Abstract 1623: Quantification of Visceral Adipose Tissue Adds Value to BMI and Metabolic Syndrome in Prediction of Subclinical Atherosclerosis in Men With Type 2 Diabetes
Background: Adiposity, particularly visceral adipose tissue, has been shown to independently predict atherosclerosis in non-diabetics. However, the role of adipose tissue distribution has not been studied in type 2 diabetes (T2D) adjusting for conventional risk factors. We sought to understand the relationship between adipose tissue distribution and subclinical atherosclerosis (SA) in T2D patients.
Methods: We examined 375 patients with T2D (age 58±9 years, 50.4% male, 66% white). Adiposity measurements included body mass index (BMI) and computed tomography of the abdomen (L4 level). Visceral adiposity (VAT), subcutaneous adiposity (SAT) & total adipose tissue (TAT) were expressed as area (mm2) by a single-reader; V:T was calculated as a ratio of VAT:TAT. Global Coronary artery calcification scores (CAC) were based on Agatston scoring analyzed by a single reader. Framingham risk scores (FRS) were calculated based on total cholesterol values. Statistical analysis was performed (STATA 10). Given gender based differences in adipose tissue distribution, all analyses were stratified by gender.

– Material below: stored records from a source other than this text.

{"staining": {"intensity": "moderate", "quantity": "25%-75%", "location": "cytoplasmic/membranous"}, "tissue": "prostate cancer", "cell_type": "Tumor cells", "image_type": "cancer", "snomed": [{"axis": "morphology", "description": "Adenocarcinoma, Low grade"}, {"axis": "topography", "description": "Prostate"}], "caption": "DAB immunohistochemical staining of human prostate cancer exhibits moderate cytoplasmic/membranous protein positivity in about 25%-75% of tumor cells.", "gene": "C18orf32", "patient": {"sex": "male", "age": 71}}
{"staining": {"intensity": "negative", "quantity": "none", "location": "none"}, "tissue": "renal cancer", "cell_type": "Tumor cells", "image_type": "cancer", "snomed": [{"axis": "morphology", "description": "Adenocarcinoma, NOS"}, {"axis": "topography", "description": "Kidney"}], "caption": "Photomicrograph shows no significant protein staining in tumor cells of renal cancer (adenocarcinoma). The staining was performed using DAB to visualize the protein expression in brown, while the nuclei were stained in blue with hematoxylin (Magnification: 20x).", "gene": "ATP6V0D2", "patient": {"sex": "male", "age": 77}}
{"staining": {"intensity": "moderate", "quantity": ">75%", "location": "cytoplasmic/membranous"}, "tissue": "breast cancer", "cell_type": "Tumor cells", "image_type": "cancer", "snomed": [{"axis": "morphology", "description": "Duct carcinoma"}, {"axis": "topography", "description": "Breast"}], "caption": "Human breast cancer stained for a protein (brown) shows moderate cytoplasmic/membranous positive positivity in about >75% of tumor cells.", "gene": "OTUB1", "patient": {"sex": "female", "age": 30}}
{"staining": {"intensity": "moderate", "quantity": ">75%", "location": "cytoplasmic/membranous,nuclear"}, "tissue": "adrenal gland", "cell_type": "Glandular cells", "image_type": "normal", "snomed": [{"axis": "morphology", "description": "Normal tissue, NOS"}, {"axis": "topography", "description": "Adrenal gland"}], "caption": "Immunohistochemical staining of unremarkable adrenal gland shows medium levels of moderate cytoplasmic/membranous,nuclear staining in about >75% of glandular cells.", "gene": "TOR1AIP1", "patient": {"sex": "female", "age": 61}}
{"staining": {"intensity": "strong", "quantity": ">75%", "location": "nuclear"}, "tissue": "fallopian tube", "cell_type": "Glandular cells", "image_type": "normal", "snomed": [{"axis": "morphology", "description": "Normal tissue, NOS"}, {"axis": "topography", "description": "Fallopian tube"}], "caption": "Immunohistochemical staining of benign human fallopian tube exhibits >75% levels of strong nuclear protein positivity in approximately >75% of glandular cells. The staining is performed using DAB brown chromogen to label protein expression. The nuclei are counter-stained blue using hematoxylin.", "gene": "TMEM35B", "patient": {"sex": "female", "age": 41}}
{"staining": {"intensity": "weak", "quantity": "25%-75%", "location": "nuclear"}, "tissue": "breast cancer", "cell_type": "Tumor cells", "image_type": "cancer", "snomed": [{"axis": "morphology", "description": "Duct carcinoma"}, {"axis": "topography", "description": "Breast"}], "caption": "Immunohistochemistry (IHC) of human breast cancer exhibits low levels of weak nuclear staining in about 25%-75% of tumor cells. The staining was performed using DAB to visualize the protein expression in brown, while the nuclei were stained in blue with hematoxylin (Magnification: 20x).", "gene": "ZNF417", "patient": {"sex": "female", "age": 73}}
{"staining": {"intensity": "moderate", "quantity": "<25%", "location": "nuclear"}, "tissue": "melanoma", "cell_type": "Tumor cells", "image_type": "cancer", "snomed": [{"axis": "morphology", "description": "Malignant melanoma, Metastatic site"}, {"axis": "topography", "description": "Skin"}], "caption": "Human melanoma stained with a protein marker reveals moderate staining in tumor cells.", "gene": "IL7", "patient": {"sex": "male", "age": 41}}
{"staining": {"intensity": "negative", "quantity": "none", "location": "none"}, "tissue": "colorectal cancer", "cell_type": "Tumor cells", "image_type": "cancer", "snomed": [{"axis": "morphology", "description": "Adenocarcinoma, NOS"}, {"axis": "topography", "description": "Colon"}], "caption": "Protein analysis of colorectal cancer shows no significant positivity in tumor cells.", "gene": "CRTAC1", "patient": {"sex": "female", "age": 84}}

Results: There was significant SA in this T2D sample (CAC: mean 290, median 26). In age & race adjusted models in men but not in women VAT (p=0.003) & V:T (p=0.027) were associated with increasing CAC. The association in men continued to be significant after adjusted for traditional risk factors (FRS, alcohol use, smoking, exercise) (VAT, p=0.007 & V:T, p=0.041) and then BMI (VAT, p=0.005 & V:T, p=0.038) & NCEP-defined metabolic syndrome (METSYN) (VAT, p=0.0016 & V:T, p=0.044). Interaction analysis in models adjusted for medications, risk factors, BMI & METSYN showed a significant gender difference in CAC by VAT (p=0.032) & V:T (p=0.012). In fully adjusted nested models, VAT & V:T added value to CAC prediction in presence of BMI (VAT, LRT chi2=3.85 & p=0.049; V:T, LRT chi2=4.34 & p=0.037) and METSYN (VAT, LRT chi2=5.87 & p=0.015; V:T, LRT chi2=4.10 & p=0.042) which did not predict CAC in the presence of VAT and V:T.
Conclusions: In this T2D patient sample, we found a significant gender difference in VAT and V:T in predicting CAC. This relationship was independent of traditional risk factors and added incremental value to prediction of CAC beyond BMI & METSYN.